Lorsqu'une tranche B existe, l'employeur doit déterminer les cotisations applicables à chaque tranche de rémunération en tenant compte des éléments indiqués ci-dessus.

L'équation à appliquer pour déterminer la tranche B est alors la suivante :

net = brut − (TA × taux en TA) + (brut − TA) × taux en TB (plus forfait éventuel)

net = brut − TA × taux en TA − brut × taux en TB × TA × taux en TB − forfait

brut − brut × taux en TB = Net + forfait × TA × taux en TA − TA × taux en TB

brut × (1 − taux en TB) = Net + forfait + TA × (taux en TA − taux en TB)

Soit : brut = net + forfait + TA × (taux en TA − taux en TB)/(1 − taux en TB)

Le brut total une fois obtenu, il reste à calculer le salaire maintenu au titre de l'absence, soit :

salaire maintenu = brut − salaire brut habituel − (absence + IJSS avant CSG-CRDS)

4- Le régime social et fiscal des indemnités complémentaires versées par l'employeur ou PRO BTP

a) Régime social lié aux garanties de prévoyance minimales conventionnelles

Les conventions collectives du BTP prévoient des obligations d'indemnisation en cas d'arrêt de travail pour les ouvriers, ETAM et cadres.

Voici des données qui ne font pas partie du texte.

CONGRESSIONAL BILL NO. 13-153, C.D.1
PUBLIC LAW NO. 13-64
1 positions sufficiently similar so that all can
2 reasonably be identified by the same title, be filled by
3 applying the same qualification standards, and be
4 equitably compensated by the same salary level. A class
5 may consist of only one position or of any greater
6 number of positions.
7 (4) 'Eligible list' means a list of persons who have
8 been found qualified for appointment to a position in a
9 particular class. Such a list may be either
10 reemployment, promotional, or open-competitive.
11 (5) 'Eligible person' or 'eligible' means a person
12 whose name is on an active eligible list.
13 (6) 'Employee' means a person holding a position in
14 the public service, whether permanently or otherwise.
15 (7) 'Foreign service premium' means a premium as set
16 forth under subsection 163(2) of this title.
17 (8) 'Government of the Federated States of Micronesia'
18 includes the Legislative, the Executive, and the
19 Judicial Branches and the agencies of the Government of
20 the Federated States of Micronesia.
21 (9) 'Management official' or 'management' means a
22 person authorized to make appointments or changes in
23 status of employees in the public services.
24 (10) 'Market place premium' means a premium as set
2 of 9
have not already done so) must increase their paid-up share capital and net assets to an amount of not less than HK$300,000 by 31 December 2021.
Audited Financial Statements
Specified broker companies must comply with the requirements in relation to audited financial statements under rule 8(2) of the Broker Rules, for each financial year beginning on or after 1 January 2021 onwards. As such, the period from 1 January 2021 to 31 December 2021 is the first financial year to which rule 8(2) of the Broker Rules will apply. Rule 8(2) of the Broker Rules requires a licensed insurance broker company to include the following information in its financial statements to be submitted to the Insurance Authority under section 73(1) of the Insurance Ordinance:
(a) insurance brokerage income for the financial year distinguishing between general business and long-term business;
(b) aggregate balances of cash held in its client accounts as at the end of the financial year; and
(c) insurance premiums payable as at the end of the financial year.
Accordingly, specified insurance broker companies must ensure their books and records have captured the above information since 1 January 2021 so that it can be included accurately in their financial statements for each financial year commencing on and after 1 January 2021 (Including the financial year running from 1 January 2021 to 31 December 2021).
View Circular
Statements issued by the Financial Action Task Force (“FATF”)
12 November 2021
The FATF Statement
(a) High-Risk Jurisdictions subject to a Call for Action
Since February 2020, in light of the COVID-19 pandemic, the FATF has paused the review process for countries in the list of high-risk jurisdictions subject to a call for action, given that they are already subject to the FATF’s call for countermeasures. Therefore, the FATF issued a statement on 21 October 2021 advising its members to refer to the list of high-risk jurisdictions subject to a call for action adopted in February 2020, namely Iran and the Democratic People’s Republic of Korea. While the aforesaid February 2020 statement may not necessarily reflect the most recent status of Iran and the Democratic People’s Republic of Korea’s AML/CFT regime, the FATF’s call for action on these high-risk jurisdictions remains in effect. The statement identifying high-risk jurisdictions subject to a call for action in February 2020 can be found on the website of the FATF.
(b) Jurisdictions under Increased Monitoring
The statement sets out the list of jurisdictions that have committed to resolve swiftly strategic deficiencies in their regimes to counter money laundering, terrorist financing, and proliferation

Par conséquent, l'entreprise est tenue de verser, directement ou par l'intermédiaire de PRO BTP, des indemnités complémentaires afin d'assurer le complément de salaire.

Ces indemnités versées par l'employeur au titre de ses obligations conventionnelles (ou légales) sont donc soumises à cotisations, CSG et CRDS, dans les mêmes conditions que n'importe quel élément de salaire.

Ainsi, pour les arrêts maladie des ouvriers inférieurs à 90 jours le complément aux IJSS versé par l'employeur est soumis à cotisations sociales, CSG et CRDS.

De même, les indemnités versées par PRO BTP au titre des obligations conventionnelles sont soumises en totalité à cotisations. Il s'agit par exemple des indemnités versées pour les arrêts maladie des ouvriers de plus de 90 jours.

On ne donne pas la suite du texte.